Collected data
┏━━
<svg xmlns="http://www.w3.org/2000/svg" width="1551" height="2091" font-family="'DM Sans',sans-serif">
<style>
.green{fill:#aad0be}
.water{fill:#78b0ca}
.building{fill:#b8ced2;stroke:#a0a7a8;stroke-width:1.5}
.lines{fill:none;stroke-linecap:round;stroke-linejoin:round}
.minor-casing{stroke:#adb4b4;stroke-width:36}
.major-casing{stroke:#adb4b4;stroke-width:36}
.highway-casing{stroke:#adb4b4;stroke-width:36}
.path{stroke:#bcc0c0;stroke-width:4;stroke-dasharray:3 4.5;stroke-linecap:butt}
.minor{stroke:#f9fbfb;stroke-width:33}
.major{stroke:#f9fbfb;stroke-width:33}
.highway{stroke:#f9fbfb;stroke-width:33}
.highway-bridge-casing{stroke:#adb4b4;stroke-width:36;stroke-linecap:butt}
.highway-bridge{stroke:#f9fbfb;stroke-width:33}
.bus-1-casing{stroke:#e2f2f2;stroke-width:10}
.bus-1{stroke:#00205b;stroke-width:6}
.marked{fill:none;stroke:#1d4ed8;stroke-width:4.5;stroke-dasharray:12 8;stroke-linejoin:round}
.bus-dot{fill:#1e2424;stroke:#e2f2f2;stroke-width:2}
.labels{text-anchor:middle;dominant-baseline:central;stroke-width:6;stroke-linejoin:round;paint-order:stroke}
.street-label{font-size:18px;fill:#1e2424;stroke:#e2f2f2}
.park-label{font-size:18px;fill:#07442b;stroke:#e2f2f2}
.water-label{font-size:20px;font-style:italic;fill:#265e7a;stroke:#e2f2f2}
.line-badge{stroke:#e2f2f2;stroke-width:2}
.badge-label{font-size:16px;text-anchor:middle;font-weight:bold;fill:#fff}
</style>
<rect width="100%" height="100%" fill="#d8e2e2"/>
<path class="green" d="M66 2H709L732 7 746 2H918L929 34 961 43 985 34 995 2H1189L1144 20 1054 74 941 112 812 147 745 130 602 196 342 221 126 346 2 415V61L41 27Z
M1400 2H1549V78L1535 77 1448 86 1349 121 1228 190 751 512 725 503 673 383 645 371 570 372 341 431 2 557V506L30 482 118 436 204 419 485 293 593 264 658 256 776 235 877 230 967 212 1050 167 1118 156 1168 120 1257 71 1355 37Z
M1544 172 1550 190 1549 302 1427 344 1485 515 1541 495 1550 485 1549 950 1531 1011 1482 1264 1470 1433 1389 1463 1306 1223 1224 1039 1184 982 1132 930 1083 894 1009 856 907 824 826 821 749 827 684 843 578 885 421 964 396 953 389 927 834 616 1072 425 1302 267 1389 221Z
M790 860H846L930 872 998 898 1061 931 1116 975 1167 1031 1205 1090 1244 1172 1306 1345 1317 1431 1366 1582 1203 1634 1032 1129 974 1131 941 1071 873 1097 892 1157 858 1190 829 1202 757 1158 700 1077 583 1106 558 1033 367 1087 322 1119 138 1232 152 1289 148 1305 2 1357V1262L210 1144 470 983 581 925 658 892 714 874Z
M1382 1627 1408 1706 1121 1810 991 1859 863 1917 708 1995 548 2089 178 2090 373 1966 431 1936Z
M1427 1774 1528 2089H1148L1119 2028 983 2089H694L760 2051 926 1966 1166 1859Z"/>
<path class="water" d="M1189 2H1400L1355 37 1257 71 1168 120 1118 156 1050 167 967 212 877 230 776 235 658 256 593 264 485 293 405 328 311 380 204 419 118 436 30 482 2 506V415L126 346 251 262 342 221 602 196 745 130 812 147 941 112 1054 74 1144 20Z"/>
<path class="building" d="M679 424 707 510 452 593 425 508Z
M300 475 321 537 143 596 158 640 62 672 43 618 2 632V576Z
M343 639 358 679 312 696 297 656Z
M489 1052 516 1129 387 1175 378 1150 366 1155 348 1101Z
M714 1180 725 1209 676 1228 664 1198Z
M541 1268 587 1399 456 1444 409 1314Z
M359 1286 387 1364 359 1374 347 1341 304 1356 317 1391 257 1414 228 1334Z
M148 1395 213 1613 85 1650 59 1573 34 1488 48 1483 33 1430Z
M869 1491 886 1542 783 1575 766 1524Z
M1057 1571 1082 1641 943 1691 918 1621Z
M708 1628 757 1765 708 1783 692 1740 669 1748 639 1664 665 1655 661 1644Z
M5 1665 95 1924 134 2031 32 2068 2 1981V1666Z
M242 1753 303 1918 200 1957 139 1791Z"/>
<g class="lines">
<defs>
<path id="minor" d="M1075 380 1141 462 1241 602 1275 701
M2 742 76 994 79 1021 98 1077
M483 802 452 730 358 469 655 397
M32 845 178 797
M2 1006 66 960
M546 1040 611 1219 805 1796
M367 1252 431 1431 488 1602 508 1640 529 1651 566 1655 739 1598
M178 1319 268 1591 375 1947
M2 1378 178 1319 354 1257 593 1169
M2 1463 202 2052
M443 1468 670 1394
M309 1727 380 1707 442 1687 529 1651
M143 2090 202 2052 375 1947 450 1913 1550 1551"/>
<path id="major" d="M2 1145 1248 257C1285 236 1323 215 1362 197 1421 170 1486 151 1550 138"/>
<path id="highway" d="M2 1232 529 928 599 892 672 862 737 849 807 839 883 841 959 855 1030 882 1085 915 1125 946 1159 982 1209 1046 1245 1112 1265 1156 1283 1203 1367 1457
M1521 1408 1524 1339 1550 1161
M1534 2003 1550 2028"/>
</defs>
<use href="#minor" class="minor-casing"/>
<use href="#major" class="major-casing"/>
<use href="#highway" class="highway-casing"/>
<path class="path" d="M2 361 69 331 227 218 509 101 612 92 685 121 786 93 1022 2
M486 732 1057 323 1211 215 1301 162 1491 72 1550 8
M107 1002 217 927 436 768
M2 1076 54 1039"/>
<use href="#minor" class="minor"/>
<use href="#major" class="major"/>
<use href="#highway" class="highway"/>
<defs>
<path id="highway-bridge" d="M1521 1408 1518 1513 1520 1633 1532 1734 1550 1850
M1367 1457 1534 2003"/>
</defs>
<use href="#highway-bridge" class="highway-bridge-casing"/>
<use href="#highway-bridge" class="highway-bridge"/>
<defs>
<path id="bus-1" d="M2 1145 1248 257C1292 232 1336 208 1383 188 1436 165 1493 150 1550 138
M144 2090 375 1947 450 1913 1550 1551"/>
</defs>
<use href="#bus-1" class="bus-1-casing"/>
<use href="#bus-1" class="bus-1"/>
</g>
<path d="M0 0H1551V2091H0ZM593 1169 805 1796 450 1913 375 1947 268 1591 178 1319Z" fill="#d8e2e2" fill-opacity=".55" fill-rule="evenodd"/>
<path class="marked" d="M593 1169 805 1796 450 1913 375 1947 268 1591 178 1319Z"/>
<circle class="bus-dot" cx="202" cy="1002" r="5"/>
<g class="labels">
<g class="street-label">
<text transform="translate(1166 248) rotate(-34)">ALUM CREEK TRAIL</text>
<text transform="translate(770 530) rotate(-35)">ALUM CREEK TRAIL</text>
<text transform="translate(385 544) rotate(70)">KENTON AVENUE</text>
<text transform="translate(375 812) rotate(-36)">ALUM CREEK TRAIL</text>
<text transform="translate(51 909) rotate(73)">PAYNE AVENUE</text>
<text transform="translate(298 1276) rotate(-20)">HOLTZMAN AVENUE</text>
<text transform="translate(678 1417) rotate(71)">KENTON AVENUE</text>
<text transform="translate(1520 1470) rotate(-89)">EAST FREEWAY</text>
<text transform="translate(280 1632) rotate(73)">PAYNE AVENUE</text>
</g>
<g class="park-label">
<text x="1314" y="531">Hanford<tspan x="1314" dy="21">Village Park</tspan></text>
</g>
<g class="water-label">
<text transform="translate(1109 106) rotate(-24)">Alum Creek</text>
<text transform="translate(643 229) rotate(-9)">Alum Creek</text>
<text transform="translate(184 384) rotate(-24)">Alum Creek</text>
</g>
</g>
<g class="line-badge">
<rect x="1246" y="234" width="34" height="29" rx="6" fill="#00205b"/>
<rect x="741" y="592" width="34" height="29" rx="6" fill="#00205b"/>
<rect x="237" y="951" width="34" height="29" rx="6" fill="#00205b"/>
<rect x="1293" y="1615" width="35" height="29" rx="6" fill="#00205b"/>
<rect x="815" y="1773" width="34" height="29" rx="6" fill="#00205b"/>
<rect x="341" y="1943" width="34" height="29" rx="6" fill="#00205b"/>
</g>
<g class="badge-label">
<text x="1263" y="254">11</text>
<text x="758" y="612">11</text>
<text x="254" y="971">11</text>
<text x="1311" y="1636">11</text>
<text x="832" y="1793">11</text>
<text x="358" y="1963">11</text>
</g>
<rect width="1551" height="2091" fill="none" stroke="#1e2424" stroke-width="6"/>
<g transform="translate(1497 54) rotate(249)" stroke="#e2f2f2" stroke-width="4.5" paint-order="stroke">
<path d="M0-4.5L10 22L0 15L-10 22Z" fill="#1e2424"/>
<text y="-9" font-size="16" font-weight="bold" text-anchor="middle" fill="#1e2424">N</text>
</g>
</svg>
┗━━
= Required action =
Whenever the word "lines" shows up in a line of the entries, copy that line.

= Result for this exercise =
.lines{fill:none;stroke-linecap:round;stroke-linejoin:round}
<g class="lines">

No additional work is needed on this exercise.